Federal Spending Bill Calls for Long-Term Care Strategy for Vets, Telehealth Extensions

Among other spending allocations, Congress released an omnibus bill with provisions related to nursing homes and long-term care.

The spending package calls for a “strategy for long-term care for aging veterans” and a study on the costs of serious mental illness, including in skilled nursing and long-term care facilities.

The bill, which Congress is expected to vote on within the next week, also includes a two-year extension of Medicare telehealth provisions put in place during the COVID-19 public health emergency.

The legislation also includes a two-year delay in implementing the Medicare telemental health in-person requirement, a two-year extension of the safe harbor to offer telehealth in High Deductible Health Plans (HDHPs) with Health Savings Account (HSAs), and a two-year extension of the Acute Hospital Care at Home Program.

“We asked Congress and they listened. We are truly grateful for their staunch support of telehealth. It’s now time to swiftly bring this bill to the President, for passage into law before year-end,” Kyle Zebley, senior vice president of public policy at American Telemedicine Association, said in a press release.

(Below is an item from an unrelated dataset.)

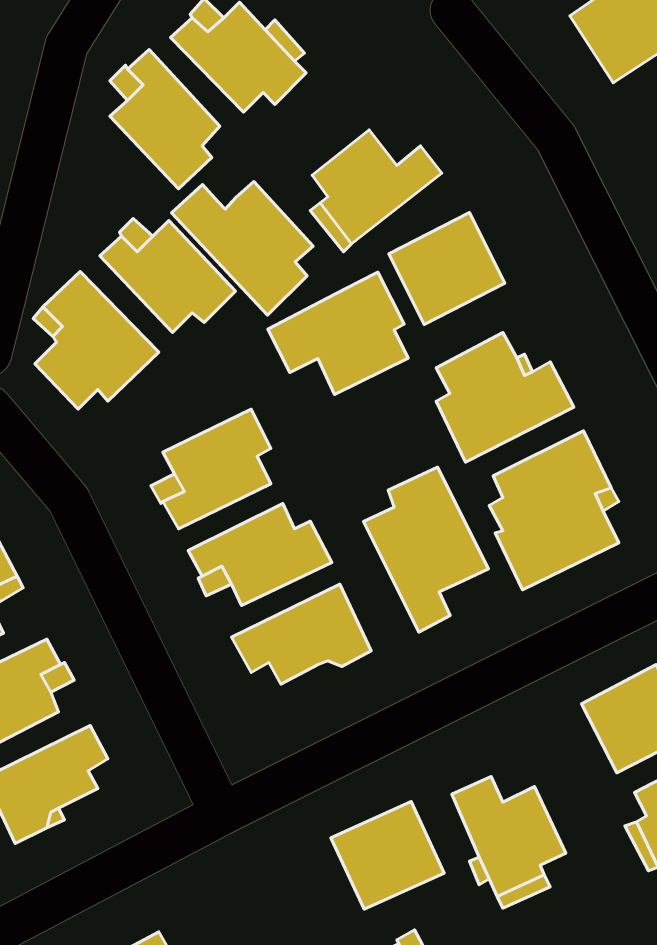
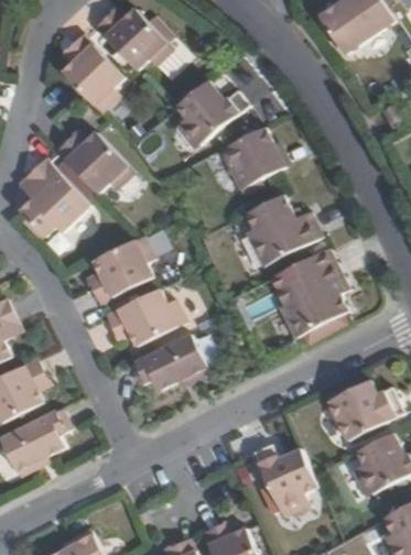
building: [171,182,313,315] -> none
building: [268,272,408,394] -> none
building: [363,467,488,632] -> none
building: [331,802,444,909] -> none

New programs will include geriatric psychiatry assistance for veterans in state nursing homes through a pilot program, which might include payments to non-Department of Veterans Affairs providers for services.

The study on veterans’ long-term care needs would identify needs for both institutional and non-institutional care and examine issues such as the workforce needed to support aging veterans through different long-term care options. The “design of facilities” also would be reviewed, through the lens of how designs might have to change to support “new and different care delivery models.”

The bill allocates $118.7 billion for medical care for veterans, a 22% increase from the past year.

The spending bill also includes provisions for a Secretary of Health and Human Services investigation into the direct and indirect costs of serious mental illness and the costs to the health care system, including skilled nursing and long-term care facilities and residential and inpatient treatment programs. This study would come as skilled nursing professionals have increasingly noted the unmet need for geriatric psychiatry services, and as some skilled nursing providers are branching out into behavioral health.